Punto de fuga
En franca descivilización

Periodista desde 1994, especializada en ciudad, cultura y arte. Columnista de opinión desde 2007. Tiene una maestría en Historia por la Universidad Andina Simón Bolívar. Autora y editora de libros.
Actualizada:
Los guerreros andan con la rienda suelta, desbocados, sin reconocer ni dios ni ley; es por eso que al resto la vida se nos ha hecho a cuadros, a ratos, invivible. Y no es un fenómeno de un solo país, porque, para más inri, medio mundo parece estar tomado por esta plaga que se manifiesta en forma de hombres duros (a veces también mujeres) que no quieren ni oír hablar del orden constituido y menos someterse a él. Engendros incivilizados que, en su mayoría, llegaron al poder gracias al orden constituido o se benefician de él.
En medio de este trágico festival de los hombres duros, no son pocas las sociedades que están enfilándose hacia el desbarrancadero, ese que conduce a una vida en donde solo existe la ley del más fuerte y donde plata mata todo. No hace falta que describa más ese lugar horrible —cuyo nombre comienza con m— hacia el que unos van decididos, parece que hasta contentos, y otros vamos impotentes, arrastrados por las circunstancias.
Los guerreros de los que estoy hablando son esa estirpe abusiva y atrabiliaria que toda sociedad, grande o pequeña, cría en su seno. Son los guerreros de los que hablaba el sociólogo alemán Norbert Elías en su libro ‘El proceso de civilización’, publicado a finales de la década de los treinta del siglo pasado.
El historiador argentino José Emilio Burucúa pone una vez más la reflexión en torno a ellos en algunas de las páginas de su libro ‘Civilización. Historia de un concepto’ (Fondo de Cultura Económica. 2024). En su ejercicio de extender la comprensión de civilización por fuera del horizonte cultural occidental y acercarse así a otras sociedades, Burucúa plantea cuatro factores que avalan que lo que él llama “un cluster de culturas asociadas por un aire de familia” merece ser llamado civilización.

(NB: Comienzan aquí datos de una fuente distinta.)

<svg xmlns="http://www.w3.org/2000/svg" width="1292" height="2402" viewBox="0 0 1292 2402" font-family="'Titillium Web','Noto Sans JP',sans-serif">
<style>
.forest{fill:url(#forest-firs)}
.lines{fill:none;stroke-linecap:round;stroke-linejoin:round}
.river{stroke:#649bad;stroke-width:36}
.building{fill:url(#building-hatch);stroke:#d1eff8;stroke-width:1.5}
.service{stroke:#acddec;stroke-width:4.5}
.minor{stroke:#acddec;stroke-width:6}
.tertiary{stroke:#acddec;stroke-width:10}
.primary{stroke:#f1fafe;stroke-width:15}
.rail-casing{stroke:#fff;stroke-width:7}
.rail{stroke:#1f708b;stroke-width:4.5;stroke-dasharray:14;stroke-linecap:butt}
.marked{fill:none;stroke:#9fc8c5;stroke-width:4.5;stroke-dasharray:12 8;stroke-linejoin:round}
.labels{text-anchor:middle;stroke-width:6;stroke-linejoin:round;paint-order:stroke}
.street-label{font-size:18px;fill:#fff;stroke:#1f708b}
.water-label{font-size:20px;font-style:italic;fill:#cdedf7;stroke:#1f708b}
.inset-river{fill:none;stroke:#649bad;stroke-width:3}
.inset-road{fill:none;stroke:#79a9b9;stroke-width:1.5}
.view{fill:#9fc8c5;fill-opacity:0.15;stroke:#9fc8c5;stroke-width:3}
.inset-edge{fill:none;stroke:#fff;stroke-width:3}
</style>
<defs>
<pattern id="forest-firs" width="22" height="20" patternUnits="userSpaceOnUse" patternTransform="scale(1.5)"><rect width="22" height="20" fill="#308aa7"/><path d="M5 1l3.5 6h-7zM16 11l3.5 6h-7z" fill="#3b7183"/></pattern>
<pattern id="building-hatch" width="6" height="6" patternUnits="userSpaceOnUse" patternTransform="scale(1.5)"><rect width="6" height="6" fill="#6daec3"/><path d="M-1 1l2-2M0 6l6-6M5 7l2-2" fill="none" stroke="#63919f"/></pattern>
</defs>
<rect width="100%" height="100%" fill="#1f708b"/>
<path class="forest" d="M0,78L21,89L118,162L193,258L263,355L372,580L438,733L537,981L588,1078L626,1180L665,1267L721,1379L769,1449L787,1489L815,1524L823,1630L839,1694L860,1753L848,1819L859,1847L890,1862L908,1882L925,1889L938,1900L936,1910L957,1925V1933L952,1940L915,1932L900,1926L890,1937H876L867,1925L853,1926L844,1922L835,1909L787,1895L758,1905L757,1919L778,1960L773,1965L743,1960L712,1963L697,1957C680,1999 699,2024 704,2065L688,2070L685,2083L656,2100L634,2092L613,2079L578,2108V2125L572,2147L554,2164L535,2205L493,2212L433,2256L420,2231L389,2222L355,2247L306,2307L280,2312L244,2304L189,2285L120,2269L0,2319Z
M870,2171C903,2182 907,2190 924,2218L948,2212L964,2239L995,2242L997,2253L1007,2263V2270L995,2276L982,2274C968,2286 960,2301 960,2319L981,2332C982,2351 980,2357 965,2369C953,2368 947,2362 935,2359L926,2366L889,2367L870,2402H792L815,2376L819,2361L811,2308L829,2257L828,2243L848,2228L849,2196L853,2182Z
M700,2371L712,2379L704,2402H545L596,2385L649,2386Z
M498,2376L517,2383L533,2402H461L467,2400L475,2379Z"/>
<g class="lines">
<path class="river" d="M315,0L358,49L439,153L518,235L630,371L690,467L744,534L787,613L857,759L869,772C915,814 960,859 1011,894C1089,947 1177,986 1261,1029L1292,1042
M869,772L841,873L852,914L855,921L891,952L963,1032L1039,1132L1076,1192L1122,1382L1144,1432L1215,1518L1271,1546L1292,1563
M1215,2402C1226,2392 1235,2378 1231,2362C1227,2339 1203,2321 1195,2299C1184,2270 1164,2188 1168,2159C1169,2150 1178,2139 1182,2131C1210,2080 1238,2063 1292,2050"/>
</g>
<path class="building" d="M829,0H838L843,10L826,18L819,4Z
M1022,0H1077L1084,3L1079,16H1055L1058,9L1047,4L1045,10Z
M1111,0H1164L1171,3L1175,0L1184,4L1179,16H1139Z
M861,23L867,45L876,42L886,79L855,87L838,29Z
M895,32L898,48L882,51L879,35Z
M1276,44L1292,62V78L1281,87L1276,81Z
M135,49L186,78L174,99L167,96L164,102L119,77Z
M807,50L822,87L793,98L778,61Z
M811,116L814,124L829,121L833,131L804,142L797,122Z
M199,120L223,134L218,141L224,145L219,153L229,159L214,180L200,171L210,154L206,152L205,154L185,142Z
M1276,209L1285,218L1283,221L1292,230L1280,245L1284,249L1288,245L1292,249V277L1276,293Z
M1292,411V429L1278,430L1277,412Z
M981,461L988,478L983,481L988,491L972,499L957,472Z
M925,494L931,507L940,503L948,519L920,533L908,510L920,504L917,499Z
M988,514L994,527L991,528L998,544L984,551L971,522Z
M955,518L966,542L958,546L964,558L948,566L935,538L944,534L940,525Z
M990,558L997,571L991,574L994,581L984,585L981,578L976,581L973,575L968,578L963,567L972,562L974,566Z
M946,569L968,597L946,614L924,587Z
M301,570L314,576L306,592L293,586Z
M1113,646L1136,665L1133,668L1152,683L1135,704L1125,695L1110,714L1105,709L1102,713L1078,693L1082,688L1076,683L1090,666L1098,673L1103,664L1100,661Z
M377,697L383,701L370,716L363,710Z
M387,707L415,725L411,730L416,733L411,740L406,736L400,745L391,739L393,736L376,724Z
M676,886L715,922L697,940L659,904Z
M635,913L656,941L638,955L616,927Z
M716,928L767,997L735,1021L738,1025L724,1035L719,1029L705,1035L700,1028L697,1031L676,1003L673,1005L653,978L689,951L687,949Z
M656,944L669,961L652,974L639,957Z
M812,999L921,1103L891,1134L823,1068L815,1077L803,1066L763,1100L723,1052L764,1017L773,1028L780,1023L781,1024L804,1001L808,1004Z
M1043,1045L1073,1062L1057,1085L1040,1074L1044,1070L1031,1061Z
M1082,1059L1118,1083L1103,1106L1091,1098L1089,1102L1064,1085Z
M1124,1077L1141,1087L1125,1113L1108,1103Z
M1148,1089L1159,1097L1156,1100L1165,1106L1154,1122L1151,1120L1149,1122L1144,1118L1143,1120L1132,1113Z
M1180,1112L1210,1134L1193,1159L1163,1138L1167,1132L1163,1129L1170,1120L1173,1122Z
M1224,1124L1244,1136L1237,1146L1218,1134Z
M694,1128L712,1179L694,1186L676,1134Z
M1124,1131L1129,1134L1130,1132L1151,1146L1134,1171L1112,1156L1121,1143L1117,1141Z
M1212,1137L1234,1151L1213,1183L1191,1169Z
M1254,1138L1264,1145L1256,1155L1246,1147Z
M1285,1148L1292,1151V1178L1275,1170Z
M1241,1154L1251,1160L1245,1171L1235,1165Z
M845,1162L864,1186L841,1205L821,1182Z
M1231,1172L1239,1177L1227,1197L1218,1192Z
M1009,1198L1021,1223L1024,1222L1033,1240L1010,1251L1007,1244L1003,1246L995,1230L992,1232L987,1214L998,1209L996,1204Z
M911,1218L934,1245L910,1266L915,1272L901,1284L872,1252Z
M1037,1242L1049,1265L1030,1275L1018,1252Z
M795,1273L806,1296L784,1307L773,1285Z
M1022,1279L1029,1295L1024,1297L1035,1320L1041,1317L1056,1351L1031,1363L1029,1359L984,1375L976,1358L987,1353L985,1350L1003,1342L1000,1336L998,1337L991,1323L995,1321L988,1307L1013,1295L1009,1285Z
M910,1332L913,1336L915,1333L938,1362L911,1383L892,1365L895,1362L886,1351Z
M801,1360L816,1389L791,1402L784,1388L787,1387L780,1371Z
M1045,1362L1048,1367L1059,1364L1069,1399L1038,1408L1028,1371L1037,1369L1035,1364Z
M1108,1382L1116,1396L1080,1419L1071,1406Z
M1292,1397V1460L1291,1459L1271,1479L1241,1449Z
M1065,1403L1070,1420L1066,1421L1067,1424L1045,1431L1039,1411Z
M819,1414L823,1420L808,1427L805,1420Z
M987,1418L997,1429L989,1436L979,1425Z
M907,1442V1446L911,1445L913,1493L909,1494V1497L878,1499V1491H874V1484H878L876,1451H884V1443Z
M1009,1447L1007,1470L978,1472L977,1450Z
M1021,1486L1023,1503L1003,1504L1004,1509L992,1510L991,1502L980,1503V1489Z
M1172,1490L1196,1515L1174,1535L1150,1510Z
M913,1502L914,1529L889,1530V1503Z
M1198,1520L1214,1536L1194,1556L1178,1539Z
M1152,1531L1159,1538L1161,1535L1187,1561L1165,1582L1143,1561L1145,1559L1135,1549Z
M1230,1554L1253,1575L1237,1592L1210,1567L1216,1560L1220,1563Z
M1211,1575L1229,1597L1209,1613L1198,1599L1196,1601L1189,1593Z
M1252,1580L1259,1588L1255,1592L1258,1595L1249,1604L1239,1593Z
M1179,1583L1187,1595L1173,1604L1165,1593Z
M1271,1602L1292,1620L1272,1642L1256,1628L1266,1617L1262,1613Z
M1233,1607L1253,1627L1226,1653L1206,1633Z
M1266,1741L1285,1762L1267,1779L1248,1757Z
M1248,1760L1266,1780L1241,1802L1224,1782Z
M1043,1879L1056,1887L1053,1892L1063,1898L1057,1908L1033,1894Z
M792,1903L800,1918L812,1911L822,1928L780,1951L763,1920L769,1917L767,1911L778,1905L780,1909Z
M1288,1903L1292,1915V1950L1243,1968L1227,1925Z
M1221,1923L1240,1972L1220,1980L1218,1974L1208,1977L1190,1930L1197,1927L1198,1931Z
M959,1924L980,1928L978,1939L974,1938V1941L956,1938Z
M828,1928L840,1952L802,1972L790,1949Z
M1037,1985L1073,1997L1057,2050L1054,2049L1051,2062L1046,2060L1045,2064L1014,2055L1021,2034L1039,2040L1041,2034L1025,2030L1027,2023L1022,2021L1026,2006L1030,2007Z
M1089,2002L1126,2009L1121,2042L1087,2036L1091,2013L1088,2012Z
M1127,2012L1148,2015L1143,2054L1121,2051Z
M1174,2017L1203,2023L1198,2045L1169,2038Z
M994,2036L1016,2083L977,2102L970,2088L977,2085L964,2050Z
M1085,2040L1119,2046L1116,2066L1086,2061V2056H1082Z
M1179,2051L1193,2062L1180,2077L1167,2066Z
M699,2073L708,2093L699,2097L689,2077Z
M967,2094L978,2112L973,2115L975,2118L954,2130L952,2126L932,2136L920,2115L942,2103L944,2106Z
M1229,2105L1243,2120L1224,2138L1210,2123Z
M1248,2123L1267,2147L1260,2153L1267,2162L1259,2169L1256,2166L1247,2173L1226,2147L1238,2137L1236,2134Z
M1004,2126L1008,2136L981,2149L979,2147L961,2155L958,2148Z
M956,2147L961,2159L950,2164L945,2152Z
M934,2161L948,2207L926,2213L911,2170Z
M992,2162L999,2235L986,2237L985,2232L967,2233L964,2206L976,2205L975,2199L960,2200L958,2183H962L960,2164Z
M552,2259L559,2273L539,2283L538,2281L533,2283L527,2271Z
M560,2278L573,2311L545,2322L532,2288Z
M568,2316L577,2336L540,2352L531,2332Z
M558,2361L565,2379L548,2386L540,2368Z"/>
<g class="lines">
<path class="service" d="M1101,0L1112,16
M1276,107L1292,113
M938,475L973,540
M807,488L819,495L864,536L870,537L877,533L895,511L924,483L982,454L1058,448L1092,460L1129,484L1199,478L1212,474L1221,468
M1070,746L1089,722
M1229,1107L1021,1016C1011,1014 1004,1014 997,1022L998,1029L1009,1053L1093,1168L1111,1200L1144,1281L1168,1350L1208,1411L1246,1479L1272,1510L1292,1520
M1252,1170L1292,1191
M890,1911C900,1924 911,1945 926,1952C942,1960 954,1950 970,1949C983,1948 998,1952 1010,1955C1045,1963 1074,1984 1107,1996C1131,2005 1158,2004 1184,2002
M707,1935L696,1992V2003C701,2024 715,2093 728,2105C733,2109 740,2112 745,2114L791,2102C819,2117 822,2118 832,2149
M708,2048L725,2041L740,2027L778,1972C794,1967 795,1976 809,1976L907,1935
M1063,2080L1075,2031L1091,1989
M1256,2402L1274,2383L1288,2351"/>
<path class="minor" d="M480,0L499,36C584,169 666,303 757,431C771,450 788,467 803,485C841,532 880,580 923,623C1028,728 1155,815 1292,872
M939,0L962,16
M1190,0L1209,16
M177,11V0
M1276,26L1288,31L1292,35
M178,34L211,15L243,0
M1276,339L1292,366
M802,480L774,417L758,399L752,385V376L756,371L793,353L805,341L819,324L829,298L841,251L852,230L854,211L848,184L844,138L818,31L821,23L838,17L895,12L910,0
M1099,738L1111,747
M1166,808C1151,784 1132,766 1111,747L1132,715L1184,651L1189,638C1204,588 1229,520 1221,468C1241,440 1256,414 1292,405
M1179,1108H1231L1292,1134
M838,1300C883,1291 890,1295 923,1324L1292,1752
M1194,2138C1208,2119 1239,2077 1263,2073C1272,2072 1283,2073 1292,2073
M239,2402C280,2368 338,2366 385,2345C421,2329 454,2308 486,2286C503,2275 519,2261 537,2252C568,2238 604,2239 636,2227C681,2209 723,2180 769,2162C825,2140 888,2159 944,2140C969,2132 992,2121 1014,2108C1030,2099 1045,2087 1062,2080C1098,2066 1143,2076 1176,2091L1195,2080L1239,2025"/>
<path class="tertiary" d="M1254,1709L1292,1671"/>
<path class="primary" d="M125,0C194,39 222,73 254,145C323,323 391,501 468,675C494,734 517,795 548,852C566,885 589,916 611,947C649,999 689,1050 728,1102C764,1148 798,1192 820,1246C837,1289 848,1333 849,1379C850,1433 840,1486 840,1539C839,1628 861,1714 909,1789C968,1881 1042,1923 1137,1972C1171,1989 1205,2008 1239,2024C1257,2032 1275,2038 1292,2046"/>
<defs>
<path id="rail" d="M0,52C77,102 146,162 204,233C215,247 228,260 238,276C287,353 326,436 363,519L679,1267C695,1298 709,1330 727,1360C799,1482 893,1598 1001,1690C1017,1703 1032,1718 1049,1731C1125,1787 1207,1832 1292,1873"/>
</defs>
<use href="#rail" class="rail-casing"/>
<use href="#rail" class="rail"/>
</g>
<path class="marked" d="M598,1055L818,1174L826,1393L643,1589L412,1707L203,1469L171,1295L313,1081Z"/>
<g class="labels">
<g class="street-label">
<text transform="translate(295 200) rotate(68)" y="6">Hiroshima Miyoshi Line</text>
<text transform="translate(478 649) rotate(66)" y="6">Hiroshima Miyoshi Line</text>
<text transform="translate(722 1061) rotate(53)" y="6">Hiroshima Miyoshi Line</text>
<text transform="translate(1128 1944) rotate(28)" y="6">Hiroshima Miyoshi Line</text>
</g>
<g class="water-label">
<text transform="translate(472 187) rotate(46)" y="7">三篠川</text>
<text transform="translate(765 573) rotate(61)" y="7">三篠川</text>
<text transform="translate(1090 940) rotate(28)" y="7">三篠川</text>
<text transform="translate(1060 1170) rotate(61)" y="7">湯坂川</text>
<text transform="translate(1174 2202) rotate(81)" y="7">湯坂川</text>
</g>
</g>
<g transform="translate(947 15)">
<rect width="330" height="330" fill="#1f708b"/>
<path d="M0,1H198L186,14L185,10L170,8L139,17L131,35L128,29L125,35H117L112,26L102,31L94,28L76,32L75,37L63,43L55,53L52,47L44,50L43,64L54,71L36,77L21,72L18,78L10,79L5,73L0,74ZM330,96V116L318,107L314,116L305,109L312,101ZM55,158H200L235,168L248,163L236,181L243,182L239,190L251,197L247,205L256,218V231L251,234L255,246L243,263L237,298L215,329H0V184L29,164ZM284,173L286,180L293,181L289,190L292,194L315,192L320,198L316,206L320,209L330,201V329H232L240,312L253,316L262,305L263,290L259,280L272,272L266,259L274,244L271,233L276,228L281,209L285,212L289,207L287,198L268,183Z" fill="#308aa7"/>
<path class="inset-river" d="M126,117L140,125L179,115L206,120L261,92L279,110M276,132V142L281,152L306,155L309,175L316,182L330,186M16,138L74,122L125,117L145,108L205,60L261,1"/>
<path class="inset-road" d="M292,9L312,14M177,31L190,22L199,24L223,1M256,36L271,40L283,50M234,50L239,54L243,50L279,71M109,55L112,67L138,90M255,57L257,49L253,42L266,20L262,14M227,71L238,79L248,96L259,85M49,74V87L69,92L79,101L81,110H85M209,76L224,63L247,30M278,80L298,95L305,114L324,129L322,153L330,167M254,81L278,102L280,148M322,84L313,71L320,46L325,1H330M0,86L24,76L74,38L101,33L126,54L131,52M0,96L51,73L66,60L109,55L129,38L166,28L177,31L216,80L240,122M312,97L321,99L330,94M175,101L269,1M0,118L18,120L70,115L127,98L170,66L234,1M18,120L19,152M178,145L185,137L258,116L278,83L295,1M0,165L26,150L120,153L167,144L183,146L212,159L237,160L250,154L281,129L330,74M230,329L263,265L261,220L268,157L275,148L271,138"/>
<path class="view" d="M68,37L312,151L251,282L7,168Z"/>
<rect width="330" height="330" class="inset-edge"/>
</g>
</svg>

Estos rasgos de civilización son: la domesticación o curialización de los guerreros (es decir, la imposición de normas y pactos sociales que posibilitan la vida en comunidad sin predominancia de la violencia); el cultivo de las flores (como metáfora del cultivo de las actividades no esenciales para la sobrevivencia, como la poesía lírica, por poner un solo ejemplo); la adopción de la traducción (o sea, la voluntad de la comprensión del otro, del distinto a mí), y la administración burocrática de la misericordia (el cuidado de los más débiles).
En un episodio reciente del podcast Historiar, de la Asociación Argentina de Investigadores en Historia, Burucúa dedicó buena parte de su charla con la entrevistadora (Lía Munilla) a este proceso descivilizatorio que percibe actualmente en varios lados.
La premisa es sencilla, casi obvia, y poderosa: “Si no hay algún proceso de domesticación de los guerreros es poco probable llegar a ser una civilización. Domesticar a los guerreros significa que estos reconocen en miembros que no son parte de su grupo la facultad de limitar la violencia. Llegar a las formas de autocontrol, implica primero aceptar el control por parte de un poder que está por fuera, que les es ajeno”. Esta domesticación es “la clave de bóveda” sin la cual es imposible pensar en un proceso civilizatorio. Y es lo que sostiene una civilización, su columna vertebral.
La civilización, como bien apunta Burucúa en su conversación con Munilla, no es un estado garantizado ni inamovible; diversas sociedades han tenido en mayor o menor escala sus 15 minutos de descivilización: la Alemania nazi, la Turquía de la masacre armenia a inicios del siglo XX, la Argentina de la dictadura militar del 76 al 83 (se podrían poner una infinidad de ejemplos más). Y el problema es que no nos descivilizamos de la noche a la mañana; son procesos paulatinos que se van cocinando primero con pequeños gestos de desdén al orden constituido (provenientes de la arena política principalmente) y que terminan con los más débiles o los distintos en fosas comunes y la convivencia social en hilachas.
Así como la domesticación de los guerreros es la primera señal de civilización, sus exabruptos dejados en la impunidad son la primera señal de peligro. Por las condiciones complejas de las sociedades contemporáneas, actualmente no es posible identificar un solo grupo de guerreros, son varios y atacan desde todos los ángulos (crimen organizado por aquí, políticos autoritarios por allá, violentos de chancla o de poncho por acullá) y a veces es difícil incluso distinguirlos entre sí.
Estamos rodeados. Cada vez parecen estar más cerca los infamantes 15 minutos de descivilización. Y créanme que si no les ajustamos este rato la rienda a nuestros guerreros, del pelaje que sean, nos vamos todos por el desbarrancadero de la historia. Estamos advertidos.